For this policy, a publication is defined as a written work longer than four pages (excluding references) that was submitted for review by peers for either acceptance or rejection and, after review, was accepted. In particular, this definition of publication does not depend upon whether such an accepted written work appears in a formal proceeding or whether the organisers declare that such work “counts as a publication.” Under the above definition, arXiv preprints and university technical reports are not considered publications. However, peer-reviewed workshop papers are considered publications if their length is more than four pages (excluding references), even if they do not appear in a proceeding.

Note that a technical report (departmental, arXiv, etc.) version of the submission that is put up without any form of direct peer-review is NOT considered prior art and does NOT NEED to be cited in the submission; authors may cite such material, but cannot be penalised for not citing it.


Supplementary material submission

By the supplementary material deadline, the authors may optionally submit additional material that was ready at the time of paper submission but could not be included due to constraints of format or space. The authors should appropriately refer to the supplementary material’s contents in the paper. Reviewers will be encouraged to look at it but are not obligated to do so.

Supplementary material may include videos, proofs, additional figures or tables, more detailed analysis of experiments presented in the paper. It may not include results on additional datasets, results obtained with an improved version of the method (e.g., following additional parameter tuning or training), or an updated or corrected version of the submission PDF. Papers with supplementary materials violating the guidelines may be summarily rejected.

We encourage (but do not require) authors to upload their code as part of their supplementary material to help reviewers assess the quality of the work.


Personal and human subjects data

If a paper uses personal data or data from human subjects, including personally identifiable information or offensive content, we expect that the collection and use of such data have been conducted carefully per the ethics guidelines or policies at the author’s institution. In many countries and institutions, collecting and using personally identifiable data or data from human subjects is subject to approval from an Institutional Review Board or equivalent. If the use of such data was approved by an IRB, stating this is sufficient. If the use of such data has not (yet) been approved by an IRB, authors should provide information on any pending approval process, how the data was obtained, as well as discuss if and how consent was obtained (or why it, perhaps, could not be obtained). This discussion can be included either in the main paper or the supplementary material. If the authors use an existing, published dataset, we encourage (but do not require) them to check how data was collected and whether consent was obtained.

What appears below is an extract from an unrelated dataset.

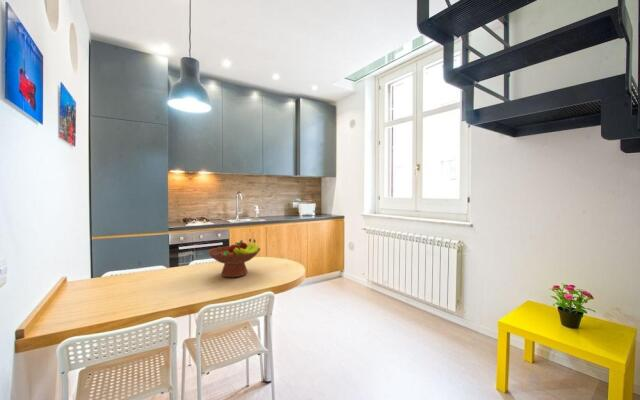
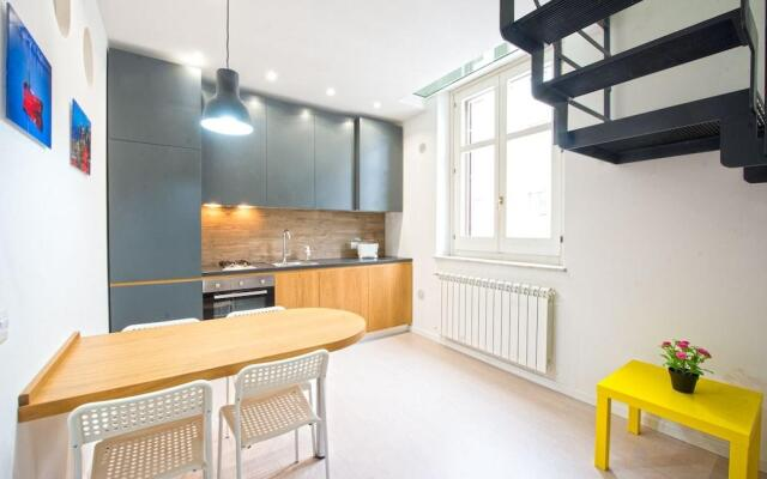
- fruit bowl [206,238,261,278]
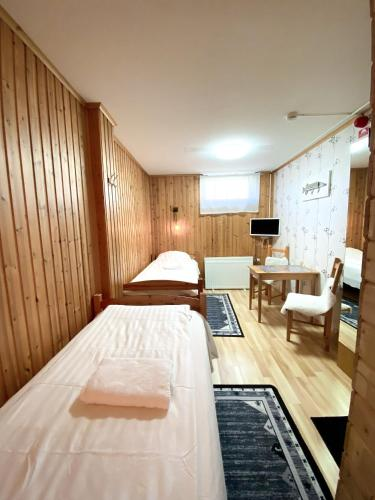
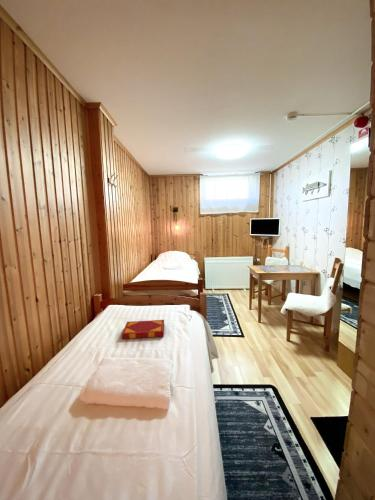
+ hardback book [121,319,165,340]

Registration and Attendance Responsibilities

The authors agree that if the paper is accepted, at least one of the authors will register for and attend the conference so that the paper can appear in the proceedings.


Publication

The British Machine Vision Association will make all accepted papers publicly available one week before the conference. Authors wishing to submit a patent should understand that the paper’s official public disclosure is one week before the conference or whenever the authors make it publicly available, whichever is first. BMVC considers papers confidential until published one week before the conference. However, BMVC notes that multiple organisations will have access during the review and production processes, so those seeking patents should discuss filing dates with their IP council. The conference assumes no liability for early disclosures.